Shared custody results in less stress for kids, new study

Shared physical custody results in less stress for kids.
Shared physical custody results in less stress for kids. Photo: Shutterstock

Children who live full-time with one parent are more likely to feel stressed than those in shared custody arrangements following their parents' separation, finds a new study.

"The explanation may be that children, who spend most of the time away from one parent, lose resources like relatives, friends and money," said co-author Jani Turunen in a statement.

"Previous research has also shown that children may worry about the parent they rarely meet, which can make them more stressed."

As part of the research, published in the Journal of Divorce and Remarriage, a team from Stockholm University surveyed 807 children in various living arrangements. Participants were asked how often they experience stress and about the quality of their relationship with their parents. Parents were also asked how well they get along with their ex-partner.

The authors distinguish between shared physical custody - living in two homes - and shared legal custody, where both parents make decisions around a child's health, education and general upbringing.

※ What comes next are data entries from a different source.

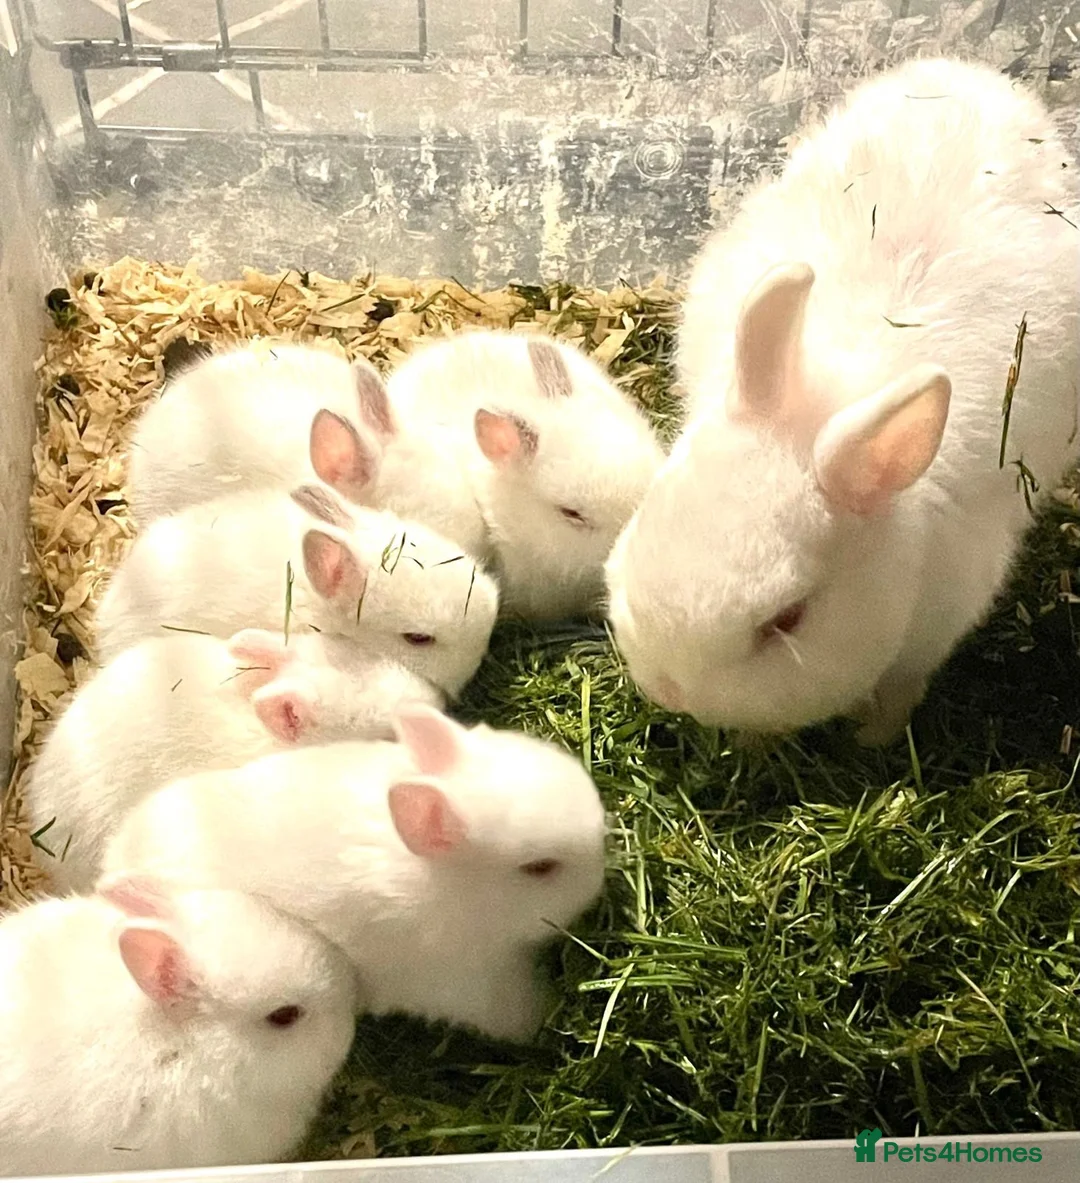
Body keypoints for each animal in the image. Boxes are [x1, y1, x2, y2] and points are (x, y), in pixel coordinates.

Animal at [605, 58, 1080, 744]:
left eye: (787, 619)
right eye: (644, 514)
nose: (670, 689)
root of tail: (970, 72)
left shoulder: (933, 632)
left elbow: (898, 694)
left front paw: (872, 743)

When they analysed the results, the researchers found that kids living with only one parent, were more likely to experience stress, several times a week, than those who divided their time between two households.

And interestingly, it didn't matter if the parents' relationship was poor post-breakup, or the child reported not getting along with either parent - the effect remained regardless.

"Living with both parents does not mean instability for the children," Turunen said. "It's just an adaptation to another housing situation, where regular relocation and a good contact with both parents equals stability."

So why are children in shared custody arrangements less stressed? The authors believe that by living in two locations, children can have an "active relationship" with both parents, something previous research has linked to children's well-being.


 "The results can be interpreted as evidence for a positive effect of continuing everyday-like parental relationships after a family dissolution," the authors note.

It's a view shared by the Australian Psychological Society who, in their position statement on parenting after divorce, note that, "Studies focusing on residential arrangements following divorce tend to show that children can fare well under joint (not necessarily 50/50) arrangements rather than sole mother or father residency, provided certain conditions within the family dynamic exist to support that arrangement."

More specifically, there are a number of protective factors, identified by previous research, which help children adjust to divorce. These include: low inter-parental conflict, effective and constructive resolution of conflict between the parents, the quality of the parent-child relationship, nurturing, authoritative parenting from at least one parent, and cooperative co-parenting with good communication. 

The APS provides the following specific advice to separating parents:

  • Parents should focus on building a secure emotional base for their children after separation, wherever possible through cooperative co-parenting 
  • Do not expose children to high levels of unresolved conflict
  • Carefully consider children's developmental and emotional needs when constructing visiting schedules or parenting plans.